診室內,一大爺說:‘老許,你說這事兒怎麼辦吧,傻柱把許大茂打成這樣,總得有一個解決辦法不是?’
“我猜你也不想報官,無非就是賠償了事兒唄,咱也別掖著藏著了,晚上開全院大會再決定,你看看行不行?”
老許猶豫了一下,點頭道:“行,但是我兒子在住院期間的醫藥費要何大清來出,沒上班兒的工資也由何大清來開。”

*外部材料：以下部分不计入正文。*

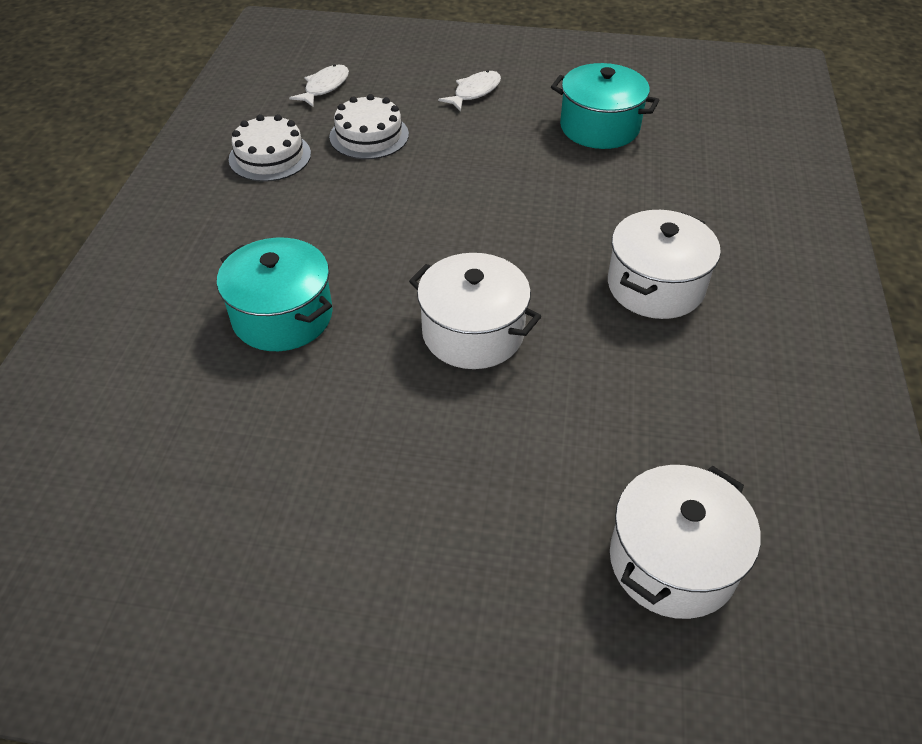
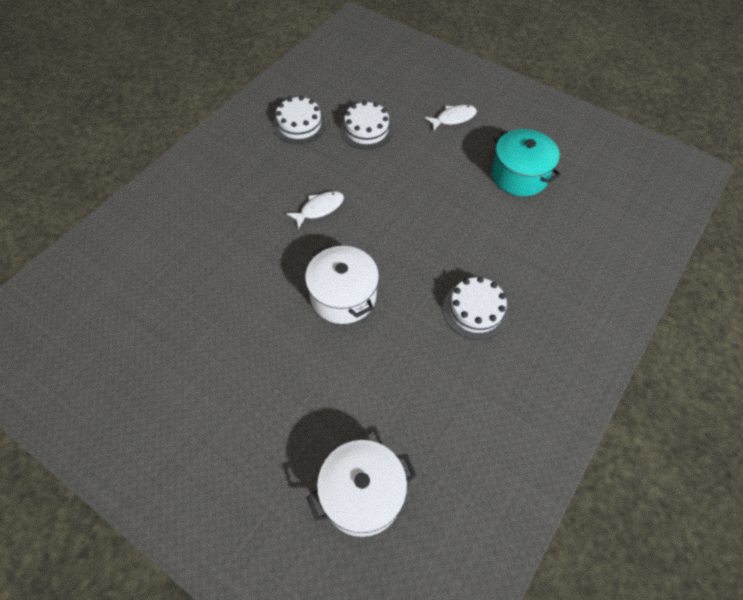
camera: 25 degrees right, 10 degrees up
(282, 316) = (244, 240): turquoise pot -> none
(324, 87) = (361, 83): white fish -> white fish (319, 209)
(655, 286) = (475, 310): white pot -> white cake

就是許大茂真沒事兒,他也得讓許大茂在這裡躺上個五天七天的。
避避邪。
許大茂最近有點兒不順,衝著傻柱了。
何大清看了一眼易中海,咬咬牙,道:“行,這錢我出了。”
這次他們徹底是不佔理了,傻柱的禍可闖大了。
何大清就是再狠心,也不能讓自己兒子去監獄一日遊去啊,無論許大茂他爸出什麼條件,他都的答應。
敲定解決方案後,何大清和易中海走了,二人到門口,把失魂落魄的傻柱給拉走了。
何大清恨鐵不成鋼的在傻柱的屁股上踢了一腳:“跟我回家,你這個能惹禍的玩兒意。”
“何雨柱我告訴你,要不是你欠欠的踢許大茂那一腳,就沒有後來那些事兒,你自己好好想想吧,我怎麼生出你這麼個混蛋玩意。”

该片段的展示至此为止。